Children and young Adults always say that they have 'nothing to do', so they hang about on street corners, and get into trouble. And yet, their world is full of wonders, but they no longer have the imagination to see them.
We, the older generation, tut-tut at them, and yet, we are also sucked into the mass system of brain-dead TV, and leave our sets switched on, even though nobody is looking at it, but turn it off, and there are screams of horror. Its as if an old friend has left the room, even though while its on, its ignored by the adults, and the children just sit there watching with blank eyes.
Families no longer 'talk' to each other, unless its about something on the news, and even then, it has to be something as dramatic as 9/11, or something that may have happened in our area and affects us.

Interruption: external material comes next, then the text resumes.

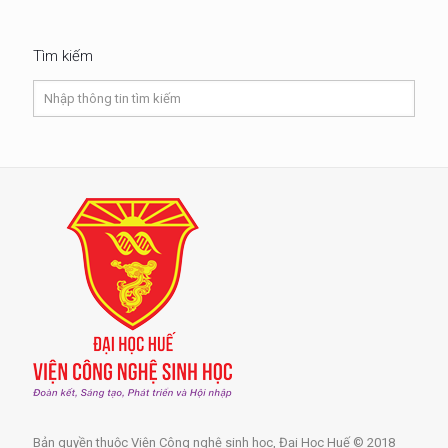
Tìm kiếm
Bản quyền thuộc Viện Công nghệ sinh học, Đại Học Huế © 2018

So, in a way, TV has also removed our ability to feel horror, because our TV movies are just full of it, so 'real' life horror on the News, is just thought of in the same way, as fictional horrors in our TV Films, unless, as I said above, its something very big going on, and even then, its on the News so much, and so often, that we are no longer able to 'feel' anything about it, except maybe mention it...in passing each other on the stairs, or on our way to work, or to somebody at work, and even then, unless it could affect us, its forgotten.
However, having said all that, with all its bad points, TV and Computers, are with us, we cannot un-invent them, and they can be used for good things. They give us a mass of information, at our finger tips, they entertain us, and can be used to add to our imagination, and make our World even nicer, but, we need to be able to get back our self-control. We need more programms that give us facts about our world, and good clever movies, with good acters, telling good stories, and stories with a message. Stories with less violence, and a message showing right from wrong, and not making hero's of violent drug addicts and mass murderers. A little like the old days, when Films had humour, and drama, and shock of shocks, a Story!
[Now lets see...Whats on the Television ?]
Yeah, Google and others want more broadband for things you mentioned. And the FCC wants to sell more and more space to these people that is now used for wireless mics so important for major sports, casino showrooms, Hollywood, Theme parks, TV production, Broadway, Churches, major tours, even political debates, all the same technology. Needless to say, I OBJECT to these kind of sell-outs.
ReplyDeleteFellas ~ We are each of an age, and so we see this pretty much the same way. Technology is great so long as it's used for great things, not simply MORE things. It's also true that the younger generation can never really know what we're talking about. Just like, I suppose, we were when our parents' generation spoke.
ReplyDeleteAlas, humanity just takes so damn long to learn things!